ESIP Cloud Computing Cluster Oct 30 - Arraylake: A Cloud-Native Data Lake Platform for Earth System Science

There are many reasons you might want to join this encore presentation of Pangeo Showcase: “Arraylake: A Cloud-Native Data Lake Platform for Earth System Science”, such as:

  1. You missed it!
  2. Like a classic movie, you could watch it over and over again.
  3. You were multi-tasking the first time around but you have a new fiscal year resolution to not multi-task anymore.
  4. You want to invite friends and watch them watch it.

Regardless of the reason, here is your chance.

Topic: Arraylake: A Cloud-Native Data Lake Platform for Earth System Science

When: Monday October 30th, 10:30-11:30 am PT / 1:30-2:30 pm ET / 7:30-8:30pm CEST

Who: Ryan Abernathey and Joe Hamman, Founders of

Where: Find joining information on ESIP Community Calendar

NOTE: THIS DAY AND TIME IS DIFFERENT FROM THE ORIGINAL ESIP COMMUNITY CALENDAR. The ESIP community calendar should be updated with this new day and time soon.

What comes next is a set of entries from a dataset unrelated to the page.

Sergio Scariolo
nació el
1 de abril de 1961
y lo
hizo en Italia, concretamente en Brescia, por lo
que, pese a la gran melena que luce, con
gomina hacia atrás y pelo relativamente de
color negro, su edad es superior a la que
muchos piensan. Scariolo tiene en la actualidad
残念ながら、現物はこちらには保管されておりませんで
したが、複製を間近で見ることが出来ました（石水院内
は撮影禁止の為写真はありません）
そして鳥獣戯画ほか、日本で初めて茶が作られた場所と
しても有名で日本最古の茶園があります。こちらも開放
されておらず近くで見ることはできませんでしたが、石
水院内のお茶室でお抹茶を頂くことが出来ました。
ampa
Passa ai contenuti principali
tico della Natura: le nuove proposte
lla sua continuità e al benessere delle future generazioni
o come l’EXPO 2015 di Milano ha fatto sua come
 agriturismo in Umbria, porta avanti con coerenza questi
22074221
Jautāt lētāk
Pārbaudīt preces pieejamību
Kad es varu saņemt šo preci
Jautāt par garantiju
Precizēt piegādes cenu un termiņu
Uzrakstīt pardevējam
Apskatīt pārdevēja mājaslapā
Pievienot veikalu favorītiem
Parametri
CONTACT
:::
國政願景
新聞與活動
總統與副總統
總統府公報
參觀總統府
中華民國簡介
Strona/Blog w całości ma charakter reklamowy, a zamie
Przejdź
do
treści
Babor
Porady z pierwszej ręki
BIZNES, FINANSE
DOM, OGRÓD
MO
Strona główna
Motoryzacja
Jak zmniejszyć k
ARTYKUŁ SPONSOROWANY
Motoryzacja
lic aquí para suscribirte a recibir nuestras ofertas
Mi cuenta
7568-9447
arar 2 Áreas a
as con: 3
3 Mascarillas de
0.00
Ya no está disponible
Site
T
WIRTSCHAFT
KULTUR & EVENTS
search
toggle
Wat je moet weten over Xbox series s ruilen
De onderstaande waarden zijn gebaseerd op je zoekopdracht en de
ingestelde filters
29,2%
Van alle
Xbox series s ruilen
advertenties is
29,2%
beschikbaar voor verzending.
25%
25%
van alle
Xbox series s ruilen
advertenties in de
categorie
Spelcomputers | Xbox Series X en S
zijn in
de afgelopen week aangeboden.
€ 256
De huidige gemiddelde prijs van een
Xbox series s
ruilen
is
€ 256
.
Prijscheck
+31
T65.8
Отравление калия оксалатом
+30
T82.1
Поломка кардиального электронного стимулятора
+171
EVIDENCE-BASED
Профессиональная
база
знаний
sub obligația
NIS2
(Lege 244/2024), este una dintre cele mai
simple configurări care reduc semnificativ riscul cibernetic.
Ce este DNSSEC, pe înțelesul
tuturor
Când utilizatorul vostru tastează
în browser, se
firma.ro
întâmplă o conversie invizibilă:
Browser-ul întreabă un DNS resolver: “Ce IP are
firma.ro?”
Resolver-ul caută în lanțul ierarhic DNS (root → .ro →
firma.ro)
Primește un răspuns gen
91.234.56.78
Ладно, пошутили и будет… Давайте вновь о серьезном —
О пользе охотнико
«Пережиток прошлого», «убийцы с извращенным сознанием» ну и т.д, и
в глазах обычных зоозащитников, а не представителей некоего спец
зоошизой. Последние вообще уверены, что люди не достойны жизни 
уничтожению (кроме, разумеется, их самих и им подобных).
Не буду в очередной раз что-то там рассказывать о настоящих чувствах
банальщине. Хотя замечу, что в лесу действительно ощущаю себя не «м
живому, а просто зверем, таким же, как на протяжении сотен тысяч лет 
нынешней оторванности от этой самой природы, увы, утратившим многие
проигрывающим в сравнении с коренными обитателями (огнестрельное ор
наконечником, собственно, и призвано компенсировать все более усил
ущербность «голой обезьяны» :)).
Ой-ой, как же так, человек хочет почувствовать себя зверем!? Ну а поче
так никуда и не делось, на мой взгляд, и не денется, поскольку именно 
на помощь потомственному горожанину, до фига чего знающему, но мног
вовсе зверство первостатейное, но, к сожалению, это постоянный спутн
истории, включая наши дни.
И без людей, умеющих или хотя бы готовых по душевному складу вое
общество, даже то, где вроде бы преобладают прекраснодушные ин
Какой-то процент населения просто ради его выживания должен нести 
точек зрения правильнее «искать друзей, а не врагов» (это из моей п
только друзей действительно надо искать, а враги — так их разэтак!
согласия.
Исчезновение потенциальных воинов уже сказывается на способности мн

The vast amount of earth system data available today is an incredible resource for understanding our planet and confronting the challenge of climate change. Traditionally, a few large organizations have provided most of the data, and users have downloaded data to local computers. This way of working is becoming increasingly infeasible as data volumes grow and as AI-based methods demand direct access to full-scale data archives. With essentially infinite compute and storage capacity, cloud computing has the potential to revolutionize our interaction with weather and climate data, allowing everyone to bring their own compute workloads to bear against a single shared copy of the data. Over the past years, via our work in the Pangeo project, we have prototyped a cloud-native approach to weather and climate data in the cloud, combining scalable computing technologies such as Xarray and Dask with analysis-ready, cloud-optimized data in formats like Zarr. While these tools show great potential, they remain difficult to deploy and use in an operational context for many scientists and institutions.

Motivated by this challenge, we founded Earthmover, a company aimed at democratizing access to state-of-the-art cloud-native data analytics, and built Arraylake, a data platform which enables teams of any size to manage and analyze weather and climate data in the cloud. Arraylake users can access high-quality public datasets alongside their own private data, all via the high-performance Zarr data standard. This talk describes Arraylake’s architecture, novel version control system for data, and approach to supporting all common climate data formats (NetCDF, HDF5, Grib, Tiff, Zarr) via a single, user-friendly interface. Via a short demo, we illustrate how Arraylake helps overcome common data management challenges that have henceforth limited widespread adoption of cloud computing in earth system science.

  • 5 minutes - Welcome and Announcements
  • 30 minutes - Presentation
  • 25 minutes - Q + A